Exercise instructions -
Repeat the material below. Keep every line exactly as written.

Data for this task -
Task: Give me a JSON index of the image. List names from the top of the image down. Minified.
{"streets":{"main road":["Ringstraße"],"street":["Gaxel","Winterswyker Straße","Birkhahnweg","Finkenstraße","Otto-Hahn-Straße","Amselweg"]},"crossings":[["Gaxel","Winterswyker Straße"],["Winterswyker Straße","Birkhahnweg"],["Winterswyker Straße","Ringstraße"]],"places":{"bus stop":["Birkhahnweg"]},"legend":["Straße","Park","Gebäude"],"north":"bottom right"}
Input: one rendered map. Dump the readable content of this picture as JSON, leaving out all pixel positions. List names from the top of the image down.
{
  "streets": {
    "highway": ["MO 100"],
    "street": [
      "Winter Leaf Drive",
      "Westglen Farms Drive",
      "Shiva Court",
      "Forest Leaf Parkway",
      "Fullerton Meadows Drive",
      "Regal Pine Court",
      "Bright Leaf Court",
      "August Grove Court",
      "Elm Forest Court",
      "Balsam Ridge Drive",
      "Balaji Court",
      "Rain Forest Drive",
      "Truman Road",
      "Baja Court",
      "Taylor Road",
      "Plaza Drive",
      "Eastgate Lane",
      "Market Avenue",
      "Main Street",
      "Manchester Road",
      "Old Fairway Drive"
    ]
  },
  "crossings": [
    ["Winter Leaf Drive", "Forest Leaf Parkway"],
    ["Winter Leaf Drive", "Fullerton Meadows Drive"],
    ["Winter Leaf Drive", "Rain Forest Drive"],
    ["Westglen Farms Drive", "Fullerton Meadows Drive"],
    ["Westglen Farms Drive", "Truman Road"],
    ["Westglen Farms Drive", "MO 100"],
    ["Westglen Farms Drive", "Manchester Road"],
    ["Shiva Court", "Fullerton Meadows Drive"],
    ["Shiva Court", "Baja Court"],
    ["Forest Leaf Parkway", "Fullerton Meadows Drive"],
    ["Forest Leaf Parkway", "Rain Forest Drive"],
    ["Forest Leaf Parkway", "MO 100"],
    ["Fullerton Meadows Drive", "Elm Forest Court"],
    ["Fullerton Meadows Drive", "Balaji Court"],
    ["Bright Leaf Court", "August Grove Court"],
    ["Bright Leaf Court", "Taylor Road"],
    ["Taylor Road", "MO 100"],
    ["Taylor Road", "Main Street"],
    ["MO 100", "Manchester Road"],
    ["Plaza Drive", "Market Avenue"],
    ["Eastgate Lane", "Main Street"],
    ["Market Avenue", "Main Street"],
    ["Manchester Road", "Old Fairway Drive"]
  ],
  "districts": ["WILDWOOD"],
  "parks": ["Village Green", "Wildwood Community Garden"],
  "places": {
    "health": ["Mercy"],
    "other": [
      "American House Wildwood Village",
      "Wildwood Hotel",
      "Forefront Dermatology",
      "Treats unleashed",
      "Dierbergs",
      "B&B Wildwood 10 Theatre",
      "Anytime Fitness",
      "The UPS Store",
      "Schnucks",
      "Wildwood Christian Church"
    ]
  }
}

Answer to this problem -
Task: Give me a JSON index of the image. List names from the top of the image down. Minified.
{"streets":{"main road":["Ringstraße"],"street":["Gaxel","Winterswyker Straße","Birkhahnweg","Finkenstraße","Otto-Hahn-Straße","Amselweg"]},"crossings":[["Gaxel","Winterswyker Straße"],["Winterswyker Straße","Birkhahnweg"],["Winterswyker Straße","Ringstraße"]],"places":{"bus stop":["Birkhahnweg"]},"legend":["Straße","Park","Gebäude"],"north":"bottom right"}
Input: one rendered map. Dump the readable content of this picture as JSON, leaving out all pixel positions. List names from the top of the image down.
{
  "streets": {
    "highway": ["MO 100"],
    "street": [
      "Winter Leaf Drive",
      "Westglen Farms Drive",
      "Shiva Court",
      "Forest Leaf Parkway",
      "Fullerton Meadows Drive",
      "Regal Pine Court",
      "Bright Leaf Court",
      "August Grove Court",
      "Elm Forest Court",
      "Balsam Ridge Drive",
      "Balaji Court",
      "Rain Forest Drive",
      "Truman Road",
      "Baja Court",
      "Taylor Road",
      "Plaza Drive",
      "Eastgate Lane",
      "Market Avenue",
      "Main Street",
      "Manchester Road",
      "Old Fairway Drive"
    ]
  },
  "crossings": [
    ["Winter Leaf Drive", "Forest Leaf Parkway"],
    ["Winter Leaf Drive", "Fullerton Meadows Drive"],
    ["Winter Leaf Drive", "Rain Forest Drive"],
    ["Westglen Farms Drive", "Fullerton Meadows Drive"],
    ["Westglen Farms Drive", "Truman Road"],
    ["Westglen Farms Drive", "MO 100"],
    ["Westglen Farms Drive", "Manchester Road"],
    ["Shiva Court", "Fullerton Meadows Drive"],
    ["Shiva Court", "Baja Court"],
    ["Forest Leaf Parkway", "Fullerton Meadows Drive"],
    ["Forest Leaf Parkway", "Rain Forest Drive"],
    ["Forest Leaf Parkway", "MO 100"],
    ["Fullerton Meadows Drive", "Elm Forest Court"],
    ["Fullerton Meadows Drive", "Balaji Court"],
    ["Bright Leaf Court", "August Grove Court"],
    ["Bright Leaf Court", "Taylor Road"],
    ["Taylor Road", "MO 100"],
    ["Taylor Road", "Main Street"],
    ["MO 100", "Manchester Road"],
    ["Plaza Drive", "Market Avenue"],
    ["Eastgate Lane", "Main Street"],
    ["Market Avenue", "Main Street"],
    ["Manchester Road", "Old Fairway Drive"]
  ],
  "districts": ["WILDWOOD"],
  "parks": ["Village Green", "Wildwood Community Garden"],
  "places": {
    "health": ["Mercy"],
    "other": [
      "American House Wildwood Village",
      "Wildwood Hotel",
      "Forefront Dermatology",
      "Treats unleashed",
      "Dierbergs",
      "B&B Wildwood 10 Theatre",
      "Anytime Fitness",
      "The UPS Store",
      "Schnucks",
      "Wildwood Christian Church"
    ]
  }
}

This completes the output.